### AUFGABE 1
Kopieren Sie aus dem folgenden Text zur Analyse wortgetreu den Abschnitt, der mit den Worten „Die ökologische Funktion“ beginnt und mit den Worten „hohe Dringlichkeit erfahren.“ endet.

### TEXT ZUR ANALYSE
☆ ☆ ☆ ☆ ☆
Erstaunlich, wie die Erde ihre Gestalt ver-
ändern will. Überall. Wie sie ihr Inneres
nach Aussen stülpt.
Wir finden uns in einer
noch kaum sichtbaren Bewegung, die eben
erst begonnen hat.

Marguerite Duras, Le Camion, 1977




Die ökologische Funktion von Architektur und Stadtgestaltung


Ökologie umfasst die Wechselwirkungen aller Lebewesen mit ihren Umwelten – in welche Architektur sowie Stadt- und Landschaftsgestaltung dynamisch eingebettet sind. So determinieren ökologische Faktoren die Genealogie der Stadt wie auch die Koordinaten des architektonischen Entwurfs. Das war immer schon so. Doch Fragen nach der ökologischen Funktion von Architektur und Stadtgestaltung haben unter dem global vorkommenden und lokal unterschiedlich wirksamen New Climatic Regime akzentuierte Bedeutung, vor allem aber hohe Dringlichkeit erfahren.
☆ ☆ ☆ ☆ ☆
### AUFGABE 2
Ziehen Sie aus der folgenden Auflistung jede Zeile heraus, die die Zeichenfolge „charms“ enthält. Groß- und Kleinschreibung wird dabei unterschieden.
☆ ☆ ☆ ☆ ☆
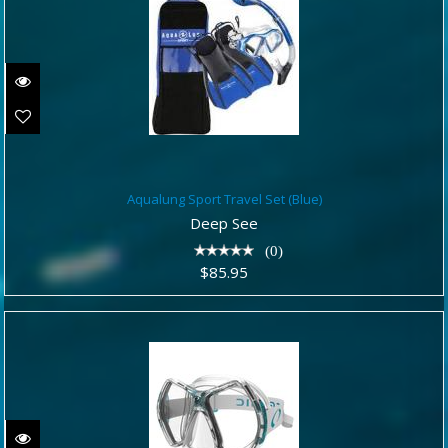
Aqualung Sport Travel Set (Blue)
Aqualung Sport Travel Set (Blue)
$85.95
Deep See
(0)
$85.95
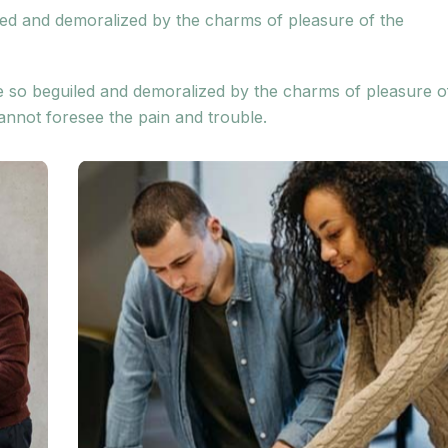
led and demoralized by the charms of pleasure of the
e so beguiled and demoralized by the charms of pleasure o
annot foresee the pain and trouble.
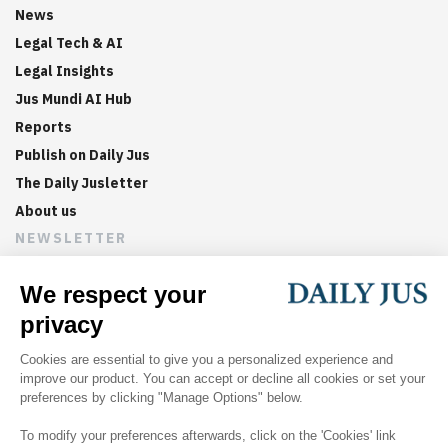
News
Legal Tech & AI
Legal Insights
Jus Mundi AI Hub
Reports
Publish on Daily Jus
The Daily Jusletter
About us
NEWSLETTER
Sign up now to get weekly digests of the latest arbitration
updates and articles in your inbox.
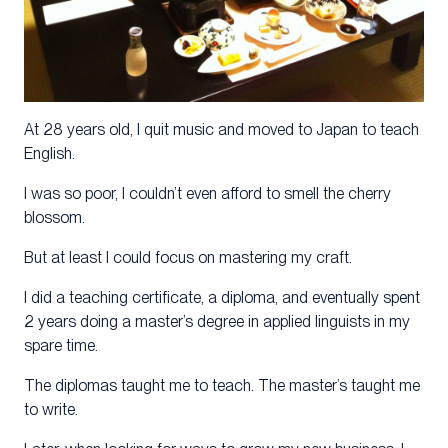
At 28 years old, I quit music and moved to Japan to teach
English.
I was so poor, I couldn’t even afford to smell the cherry
blossom.
But at least I could focus on mastering my craft.
I did a teaching certificate, a diploma, and eventually spent
2 years doing a master’s degree in applied linguists in my
spare time.
The diplomas taught me to teach. The master’s taught me
to write.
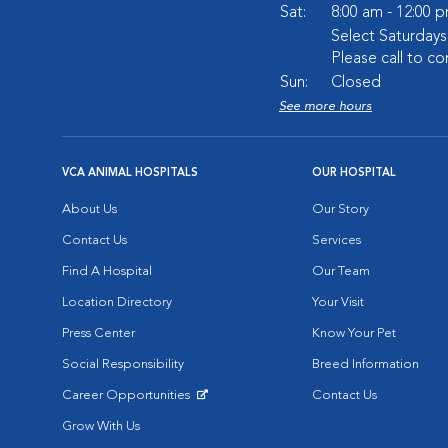
Sat:
8:00 am - 12:00 
Select Saturday
Please call to co
Sun:
Closed
See more hours
VCA ANIMAL HOSPITALS
OUR HOSPITAL
About Us
Our Story
Contact Us
Services
Find A Hospital
Our Team
Location Directory
Your Visit
Press Center
Know Your Pet
Social Responsibility
Breed Information
Career Opportunities
Contact Us
Opens in New Window
Grow With Us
☆ ☆ ☆ ☆ ☆
### LÖSUNG 1
Die ökologische Funktion von Architektur und Stadtgestaltung


Ökologie umfasst die Wechselwirkungen aller Lebewesen mit ihren Umwelten – in welche Architektur sowie Stadt- und Landschaftsgestaltung dynamisch eingebettet sind. So determinieren ökologische Faktoren die Genealogie der Stadt wie auch die Koordinaten des architektonischen Entwurfs. Das war immer schon so. Doch Fragen nach der ökologischen Funktion von Architektur und Stadtgestaltung haben unter dem global vorkommenden und lokal unterschiedlich wirksamen New Climatic Regime akzentuierte Bedeutung, vor allem aber hohe Dringlichkeit erfahren.

### LÖSUNG 2
led and demoralized by the charms of pleasure of the
e so beguiled and demoralized by the charms of pleasure o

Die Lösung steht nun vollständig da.